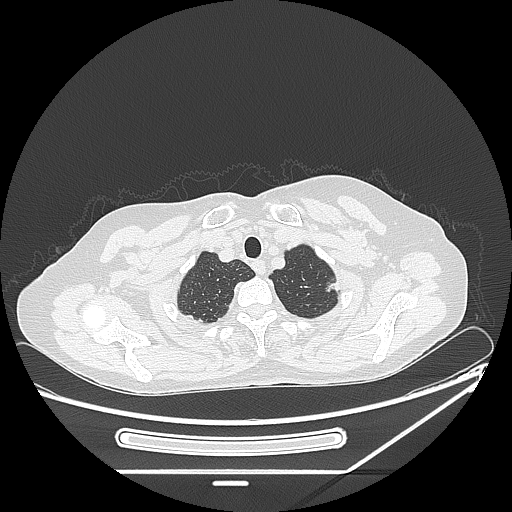
Chest CT, one axial slice. Position 216 of 250 along the scan axis. Reconstruction kernel LUNG. 120 kVp. Lung window (W 1500 / L -600 HU). 1.25 mm slice thickness. 512 × 512 image matrix, field of view 409 × 409 mm. Patient: female, 57 years. Case-level facts recorded for this patient, not image findings: clinical TNM (as recorded): T1c N0 M0; histopathological grade: G2-3.
Annotated regions visible in this slice (rectangle marked by the reading radiologist):
- lung tumour (recorded histology: adenocarcinoma): box from (x=324, y=275) to (x=341, y=300) px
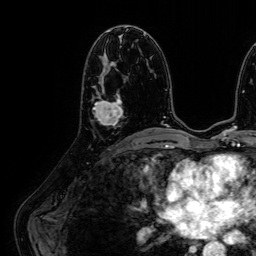
Breast MRI (dynamic contrast-enhanced), one axial slice; position 31 of 64 along the scan axis; cropped to one breast; dynamic contrast-enhanced series, time point 2 of 7 at this slice position (early post-contrast); 1.5 T; TE 2.6 ms, TR 5.2 ms; 256 × 256 image matrix, field of view 230 × 230 mm. Female patient.
Structures marked on this image (semi-automatically segmented with operator editing):
- enhancing-tissue mask used for the functional tumour volume (all voxels passing the contrast-enhancement thresholds inside the analysis volume; usually the tumour): bounding box (x1, y1, x2, y2) in pixels: (93, 94, 123, 125)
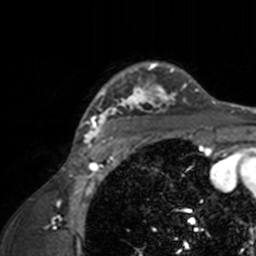
Breast MRI, one axial slice. Slice 122 of 160 in the series (ordered by position). Cropped to one breast. Dynamic contrast-enhanced series, time point 2 of 7 at this slice position (early post-contrast). 3 T. TE 1.7 ms, TR 4 ms. 1 mm slice thickness. 256 × 256 image matrix, field of view 165 × 165 mm. Female patient.
Annotated regions visible in this slice (semi-automatic segmentation, software-assisted and operator-edited):
- enhancing-tissue mask used for the functional tumour volume (all voxels passing the contrast-enhancement thresholds inside the analysis volume; usually the tumour): bounding box [x1, y1, x2, y2] px = [73, 61, 209, 143]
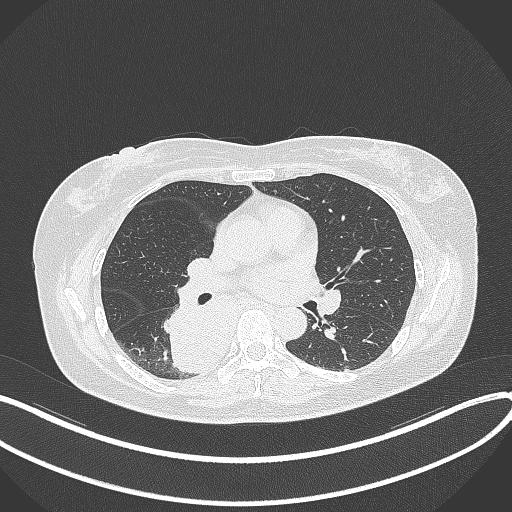
Chest CT, one axial slice; position 196 of 331 along the scan axis; reconstruction kernel B70f; lung window (W 1500 / L -600 HU); 1 mm slice thickness; 512 × 512 image matrix, field of view 400 × 400 mm. Female patient, age 54 years. From the clinical record (not read from this slice): clinical TNM (as recorded): T4 N0 M0.
Outlined on this slice (rectangle marked by the reading radiologist):
- lung tumour (recorded histology: adenocarcinoma): box from (x=158, y=304) to (x=240, y=372) px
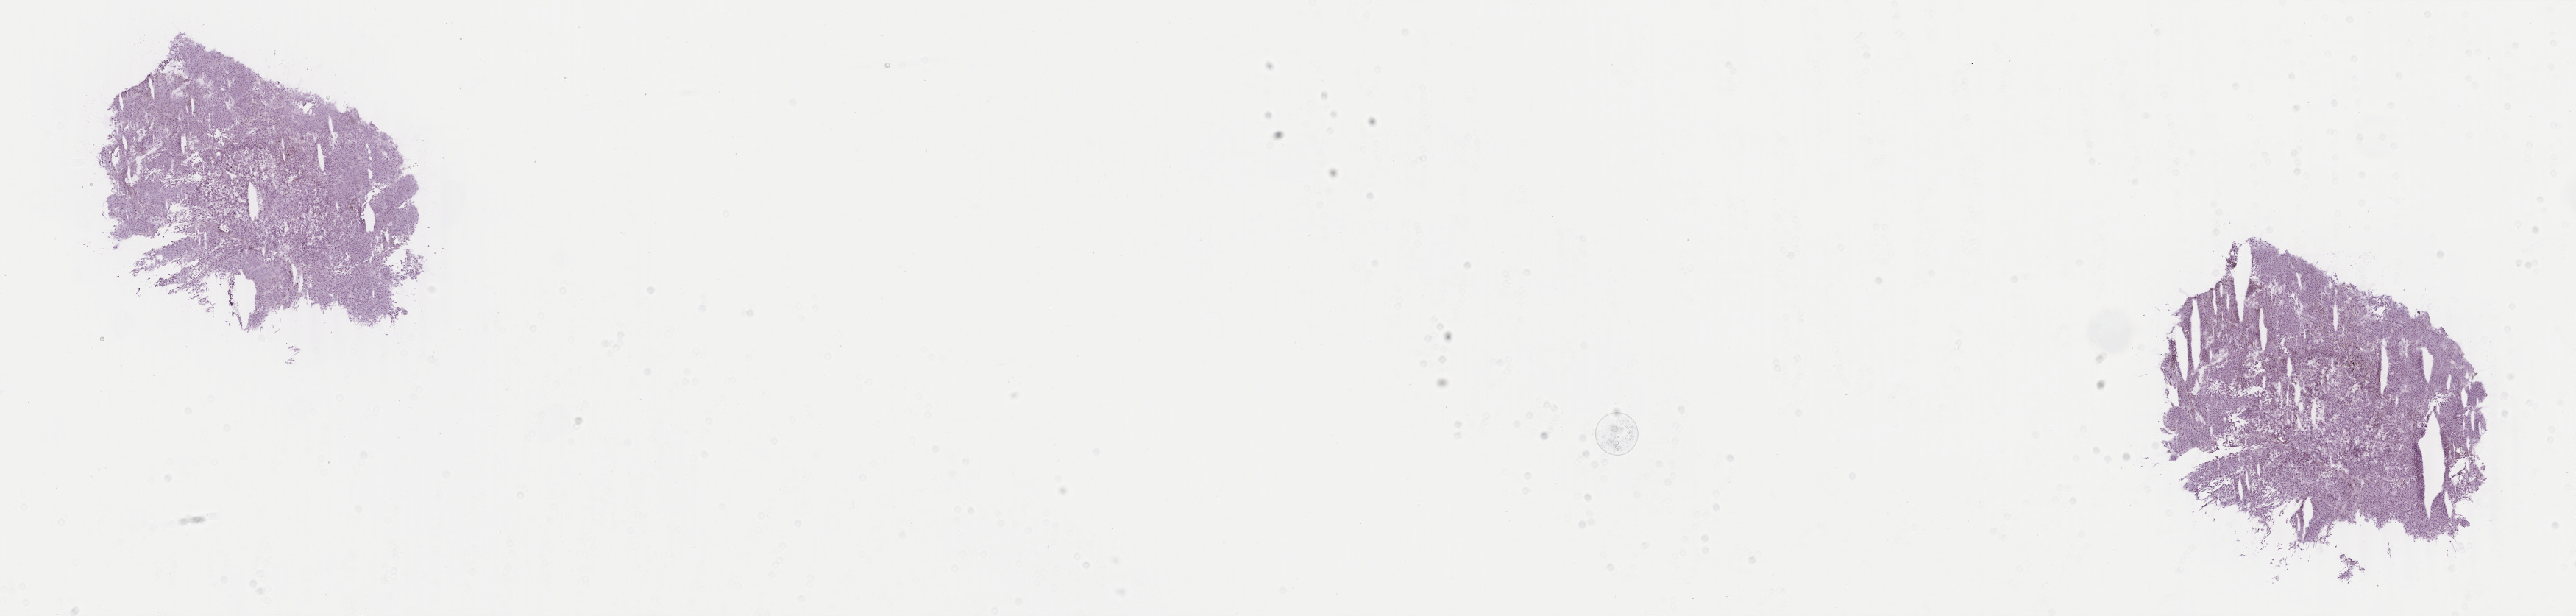
Digitized H&E tissue section (whole slide), a low-resolution overview of the entire scanned area, about 27.8 x 6.7 mm (from a 40x scan); frozen section from the top of the tissue portion; sample: primary tumour, uvea. Female, age 66 years at initial diagnosis. Slide review estimates, as recorded: tumour cells 100%, tumour nuclei 97%, normal cells 0%, stromal cells 0%, necrosis 0%. Infiltration values recorded for this section: lymphocyte infiltration 0%, monocyte infiltration 0%, neutrophil infiltration 0%.
TNM: T4a N0 M0. AJCC pathologic stage: IIIA. Pathologic diagnosis: Spindle cell melanoma, NOS (choroid). Laterality: right.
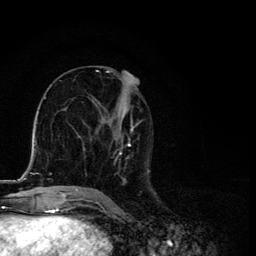
Breast MRI, one axial slice; position 57 of 134 along the scan axis; cropped to one breast; dynamic contrast-enhanced series, time point 2 of 6 at this slice position (early post-contrast); 3 T; TE 4.2 ms, TR 8.6 ms; 1.2 mm slice thickness; 256 × 256 image matrix, field of view 160 × 160 mm. Female patient.
Structures marked on this image (semi-automatically segmented with operator editing):
- enhancing-tissue mask used for the functional tumour volume (all voxels passing the contrast-enhancement thresholds inside the analysis volume; usually the tumour): bounding box <89,71,149,192> (left, top, right, bottom; pixels)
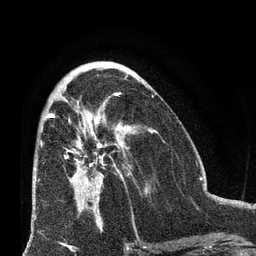
Breast MRI (dynamic contrast-enhanced), one axial slice; position 34 of 66 along the scan axis; cropped to one breast; dynamic contrast-enhanced series, time point 2 of 8 at this slice position (early post-contrast); 3 T; TE 2.1 ms, TR 4.8 ms; 2.4 mm slice thickness; 256 × 256 image matrix, field of view 170 × 170 mm. Female patient.
Structures marked on this image (semi-automatic segmentation, software-assisted and operator-edited):
- enhancing-tissue mask used for the functional tumour volume (all voxels passing the contrast-enhancement thresholds inside the analysis volume; usually the tumour): bounding box (x1, y1, x2, y2) in pixels: (50, 109, 135, 207)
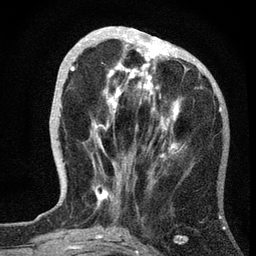
Breast MRI, one axial slice. Slice 20 of 72 in the series (ordered by position). Cropped to one breast. Dynamic contrast-enhanced series, time point 2 of 7 at this slice position (early post-contrast). 3 T. TE 2.2 ms, TR 6.2 ms. 256 × 256 image matrix, field of view 140 × 140 mm. Female patient.
Outlined on this slice (semi-automatically segmented with operator editing):
- enhancing-tissue mask used for the functional tumour volume (all voxels passing the contrast-enhancement thresholds inside the analysis volume; usually the tumour): bounding box <70,35,182,204> (left, top, right, bottom; pixels)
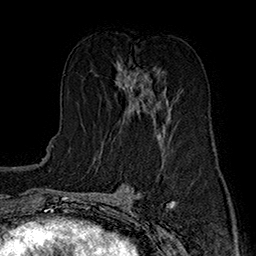
Breast MRI (dynamic contrast-enhanced), one axial slice. Cropped to one breast. Dynamic contrast-enhanced series, time point 2 of 7 at this slice position (early post-contrast). 1.5 T. TE 2.8 ms, TR 5.4 ms. 1 mm slice thickness. 256 × 256 image matrix. Female patient.
Outlined on this slice (semi-automatically segmented with operator editing):
- enhancing-tissue mask used for the functional tumour volume (all voxels passing the contrast-enhancement thresholds inside the analysis volume; usually the tumour): box from (x=118, y=66) to (x=171, y=135) px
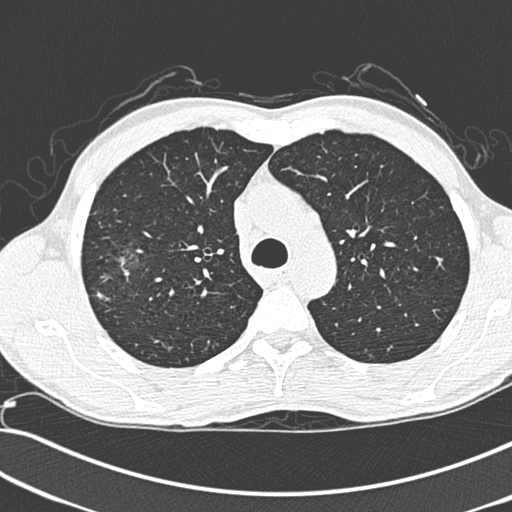
Low-dose screening chest CT, one axial slice. Position 213 of 281 along the scan axis. 120 kVp. Lung window (W 1500 / L -600 HU). 1.3 mm slice thickness. 512 × 512 image matrix.
Annotated regions visible in this slice (expert manual segmentation):
- lesion 1 (tumor, upper lobe of right lung): bounding box <119,257,130,281> (left, top, right, bottom; pixels)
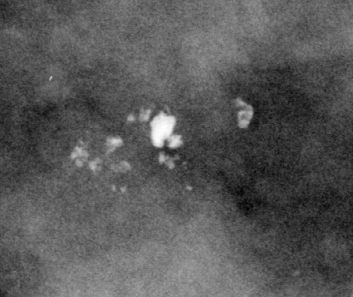
Region of interest cut from a scanned film mammogram (one marked finding); left breast; MLO view.
Calcifications, morphology pleomorphic, distribution clustered; BI-RADS assessment category 4; subtlety rating 5 on a 1 (subtle) to 5 (obvious) scale; pathology result (as recorded, not read from the image): benign.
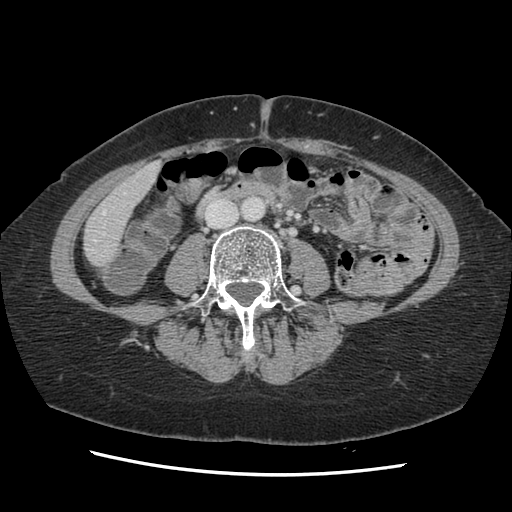
Contrast-enhanced abdominal CT, one axial slice; slice 24 of 141 in the series (ordered by position); 120 kVp; soft-tissue window (W 400 / L 40 HU); 512 × 512 image matrix, field of view 330 × 330 mm. Case-level facts recorded for this patient, not image findings: patient: male, age 63 years at operation; diagnosis: colorectal cancer liver metastases, imaged before liver resection; multiple liver metastases: no; largest metastasis: 2.4 cm; disease in both lobes: no.
Structures marked on this image (expert manual segmentation):
- hepatic veins: bounding box [x1, y1, x2, y2] px = [94, 210, 106, 242]
- liver: [84, 164, 160, 265]
- planned liver remnant (the part of the liver to remain after resection): [84, 165, 160, 265]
----
• ASSIGNMENT
Only the lines above starting with the one with "Region of interest" and going through the one with "Calcifications, morphology pleomorphic, distribution" are to be copied, word for word and with both ends kept.

• TASK RESULT
Region of interest cut from a scanned film mammogram (one marked finding); left breast; MLO view.
Calcifications, morphology pleomorphic, distribution clustered; BI-RADS assessment category 4; subtlety rating 5 on a 1 (subtle) to 5 (obvious) scale; pathology result (as recorded, not read from the image): benign.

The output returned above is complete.